Here’s how it broke down:
- 20 script titles used a font size that was larger than 12 pt (28%)
- Of those, 14 used a font other than a Courier variation (19.4%).
Note: No scripts used a non-standard font while keeping standard point size. If a non-standard font was used, the font size was always greater than 12 pt.
- Of those, 2 used a graphic image for their script titles (2.8%).
- 4 of the scripts that used a non-standard font — used the font for more than just the script title (5.6%) .
- 3 of the 72 scripts used a space between the letters of their titles (e.g. E X T I N C T I O N) (4.2%)
- 8 scripts used a Mixed Case Title (11%).
- 17 scripts used bold for their script title (23.6%)
- 38 scripts did not underline their script title (53%)
… And of course, unless specified above, there’s a lot of overlap (e.g. some scripts used both bold and Mixed Case).
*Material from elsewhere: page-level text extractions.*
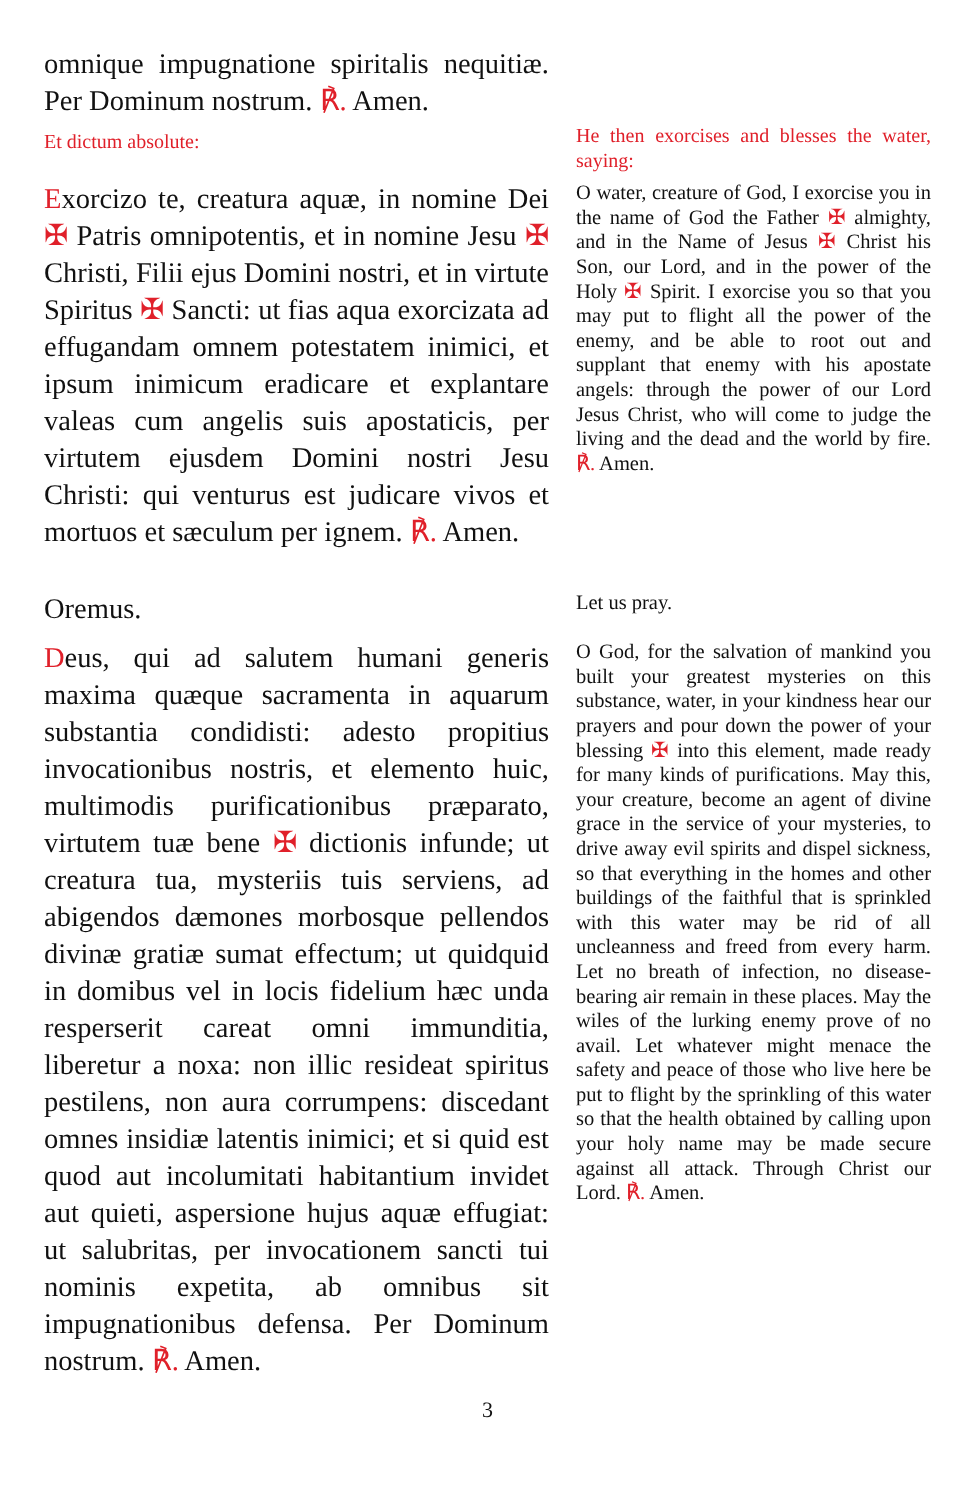omnique impugnatione spiritalis nequitiæ. Per Dominum nostrum. ℟. Amen.
Et dictum absolute:
He then exorcises and blesses the water, saying:
Exorcizo te, creatura aquæ, in nomine Dei ✠ Patris omnipotentis, et in nomine Jesu ✠ Christi, Filii ejus Domini nostri, et in virtute Spiritus ✠ Sancti: ut fias aqua exorcizata ad effugandam omnem potestatem inimici, et ipsum inimicum eradicare et explantare valeas cum angelis suis apostaticis, per virtutem ejusdem Domini nostri Jesu Christi: qui venturus est judicare vivos et mortuos et sæculum per ignem. ℟. Amen.
O water, creature of God, I exorcise you in the name of God the Father ✠ almighty, and in the Name of Jesus ✠ Christ his Son, our Lord, and in the power of the Holy ✠ Spirit. I exorcise you so that you may put to flight all the power of the enemy, and be able to root out and supplant that enemy with his apostate angels: through the power of our Lord Jesus Christ, who will come to judge the living and the dead and the world by fire. ℟. Amen.
Oremus.
Let us pray.
Deus, qui ad salutem humani generis maxima quæque sacramenta in aquarum substantia condidisti: adesto propitius invocationibus nostris, et elemento huic, multimodis purificationibus præparato, virtutem tuæ bene ✠ dictionis infunde; ut creatura tua, mysteriis tuis serviens, ad abigendos dæmones morbosque pellendos divinæ gratiæ sumat effectum; ut quidquid in domibus vel in locis fidelium hæc unda resperserit careat omni immunditia, liberetur a noxa: non illic resideat spiritus pestilens, non aura corrumpens: discedant omnes insidiæ latentis inimici; et si quid est quod aut incolumitati habitantium invidet aut quieti, aspersione hujus aquæ effugiat: ut salubritas, per invocationem sancti tui nominis expetita, ab omnibus sit impugnationibus defensa. Per Dominum nostrum. ℟. Amen.
O God, for the salvation of mankind you built your greatest mysteries on this substance, water, in your kindness hear our prayers and pour down the power of your blessing ✠ into this element, made ready for many kinds of purifications. May this, your creature, become an agent of divine grace in the service of your mysteries, to drive away evil spirits and dispel sickness, so that everything in the homes and other buildings of the faithful that is sprinkled with this water may be rid of all uncleanness and freed from every harm. Let no breath of infection, no disease-bearing air remain in these places. May the wiles of the lurking enemy prove of no avail. Let whatever might menace the safety and peace of those who live here be put to flight by the sprinkling of this water so that the health obtained by calling upon your holy name may be made secure against all attack. Through Christ our Lord. ℟. Amen.
3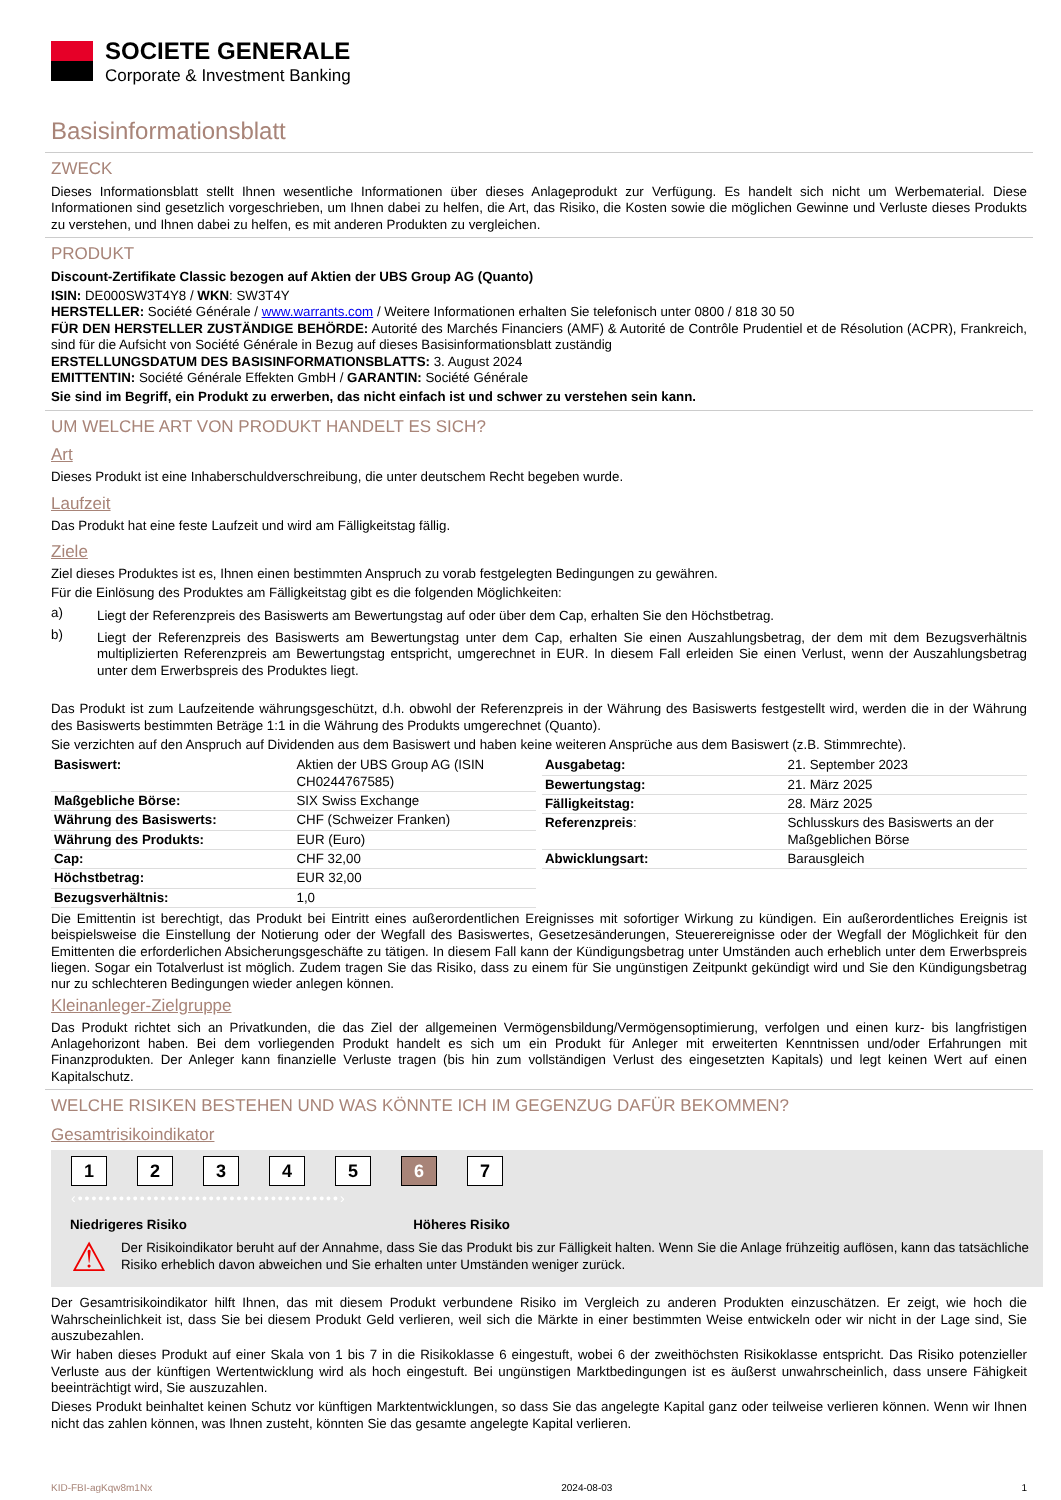SOCIETE GENERALE
Corporate & Investment Banking
Basisinformationsblatt
ZWECK
Dieses Informationsblatt stellt Ihnen wesentliche Informationen über dieses Anlageprodukt zur Verfügung. Es handelt sich nicht um Werbematerial. Diese Informationen sind gesetzlich vorgeschrieben, um Ihnen dabei zu helfen, die Art, das Risiko, die Kosten sowie die möglichen Gewinne und Verluste dieses Produkts zu verstehen, und Ihnen dabei zu helfen, es mit anderen Produkten zu vergleichen.
PRODUKT
Discount-Zertifikate Classic bezogen auf Aktien der UBS Group AG (Quanto)
ISIN: DE000SW3T4Y8 / WKN: SW3T4Y
HERSTELLER: Société Générale / www.warrants.com / Weitere Informationen erhalten Sie telefonisch unter 0800 / 818 30 50
FÜR DEN HERSTELLER ZUSTÄNDIGE BEHÖRDE: Autorité des Marchés Financiers (AMF) & Autorité de Contrôle Prudentiel et de Résolution (ACPR), Frankreich, sind für die Aufsicht von Société Générale in Bezug auf dieses Basisinformationsblatt zuständig
ERSTELLUNGSDATUM DES BASISINFORMATIONSBLATTS: 3. August 2024
EMITTENTIN: Société Générale Effekten GmbH / GARANTIN: Société Générale
Sie sind im Begriff, ein Produkt zu erwerben, das nicht einfach ist und schwer zu verstehen sein kann.
UM WELCHE ART VON PRODUKT HANDELT ES SICH?
Art
Dieses Produkt ist eine Inhaberschuldverschreibung, die unter deutschem Recht begeben wurde.
Laufzeit
Das Produkt hat eine feste Laufzeit und wird am Fälligkeitstag fällig.
Ziele
Ziel dieses Produktes ist es, Ihnen einen bestimmten Anspruch zu vorab festgelegten Bedingungen zu gewähren.
Für die Einlösung des Produktes am Fälligkeitstag gibt es die folgenden Möglichkeiten:
a)
Liegt der Referenzpreis des Basiswerts am Bewertungstag auf oder über dem Cap, erhalten Sie den Höchstbetrag.
b)
Liegt der Referenzpreis des Basiswerts am Bewertungstag unter dem Cap, erhalten Sie einen Auszahlungsbetrag, der dem mit dem Bezugsverhältnis multiplizierten Referenzpreis am Bewertungstag entspricht, umgerechnet in EUR. In diesem Fall erleiden Sie einen Verlust, wenn der Auszahlungsbetrag unter dem Erwerbspreis des Produktes liegt.
Das Produkt ist zum Laufzeitende währungsgeschützt, d.h. obwohl der Referenzpreis in der Währung des Basiswerts festgestellt wird, werden die in der Währung des Basiswerts bestimmten Beträge 1:1 in die Währung des Produkts umgerechnet (Quanto).
Sie verzichten auf den Anspruch auf Dividenden aus dem Basiswert und haben keine weiteren Ansprüche aus dem Basiswert (z.B. Stimmrechte).
| Basiswert: | Aktien der UBS Group AG (ISIN CH0244767585) |
| Maßgebliche Börse: | SIX Swiss Exchange |
| Währung des Basiswerts: | CHF (Schweizer Franken) |
| Währung des Produkts: | EUR (Euro) |
| Cap: | CHF 32,00 |
| Höchstbetrag: | EUR 32,00 |
| Bezugsverhältnis: | 1,0 |
| Ausgabetag: | 21. September 2023 |
| Bewertungstag: | 21. März 2025 |
| Fälligkeitstag: | 28. März 2025 |
| Referenzpreis : | Schlusskurs des Basiswerts an der Maßgeblichen Börse |
| Abwicklungsart: | Barausgleich |
Die Emittentin ist berechtigt, das Produkt bei Eintritt eines außerordentlichen Ereignisses mit sofortiger Wirkung zu kündigen. Ein außerordentliches Ereignis ist beispielsweise die Einstellung der Notierung oder der Wegfall des Basiswertes, Gesetzesänderungen, Steuerereignisse oder der Wegfall der Möglichkeit für den Emittenten die erforderlichen Absicherungsgeschäfte zu tätigen. In diesem Fall kann der Kündigungsbetrag unter Umständen auch erheblich unter dem Erwerbspreis liegen. Sogar ein Totalverlust ist möglich. Zudem tragen Sie das Risiko, dass zu einem für Sie ungünstigen Zeitpunkt gekündigt wird und Sie den Kündigungsbetrag nur zu schlechteren Bedingungen wieder anlegen können.
Kleinanleger-Zielgruppe
Das Produkt richtet sich an Privatkunden, die das Ziel der allgemeinen Vermögensbildung/Vermögensoptimierung, verfolgen und einen kurz- bis langfristigen Anlagehorizont haben. Bei dem vorliegenden Produkt handelt es sich um ein Produkt für Anleger mit erweiterten Kenntnissen und/oder Erfahrungen mit Finanzprodukten. Der Anleger kann finanzielle Verluste tragen (bis hin zum vollständigen Verlust des eingesetzten Kapitals) und legt keinen Wert auf einen Kapitalschutz.
WELCHE RISIKEN BESTEHEN UND WAS KÖNNTE ICH IM GEGENZUG DAFÜR BEKOMMEN?
Gesamtrisikoindikator
1234567
‹••••••••••••••••••••••••••••••••••••••›
Niedrigeres Risiko Höheres Risiko
⚠
Der Risikoindikator beruht auf der Annahme, dass Sie das Produkt bis zur Fälligkeit halten. Wenn Sie die Anlage frühzeitig auflösen, kann das tatsächliche Risiko erheblich davon abweichen und Sie erhalten unter Umständen weniger zurück.
Der Gesamtrisikoindikator hilft Ihnen, das mit diesem Produkt verbundene Risiko im Vergleich zu anderen Produkten einzuschätzen. Er zeigt, wie hoch die Wahrscheinlichkeit ist, dass Sie bei diesem Produkt Geld verlieren, weil sich die Märkte in einer bestimmten Weise entwickeln oder wir nicht in der Lage sind, Sie auszubezahlen.
Wir haben dieses Produkt auf einer Skala von 1 bis 7 in die Risikoklasse 6 eingestuft, wobei 6 der zweithöchsten Risikoklasse entspricht. Das Risiko potenzieller Verluste aus der künftigen Wertentwicklung wird als hoch eingestuft. Bei ungünstigen Marktbedingungen ist es äußerst unwahrscheinlich, dass unsere Fähigkeit beeinträchtigt wird, Sie auszuzahlen.
Dieses Produkt beinhaltet keinen Schutz vor künftigen Marktentwicklungen, so dass Sie das angelegte Kapital ganz oder teilweise verlieren können. Wenn wir Ihnen nicht das zahlen können, was Ihnen zusteht, könnten Sie das gesamte angelegte Kapital verlieren.
KID-FBI-agKqw8m1Nx 2024-08-03 1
For those who are curious, here’s a list of the non-Courier fonts that were used (excluding the two that used graphics in place of their titles), in alphabetical order:
- American Typewriter (Bold) 56 pt
- Arial Black (Bold) 14 pt
- Arial (Bold) 24 pt
- Arial Unicode MS (Italics) 28 pt (Mixed Case)
- Bleeding Cowboys 28 pt (Mixed Case)
- Cooper Black MS (Bold) 18 pt
- Dense 64 pt
- Georgia (Bold) 18 pt
- GillSans 14 pt
- Oriya Sangam MN 24 pt
- Times New Roman 32 pt (Mixed Case)
- Wide Latin 26.04 pt (Mixed Case)
Do you find these types of stats to be helpful?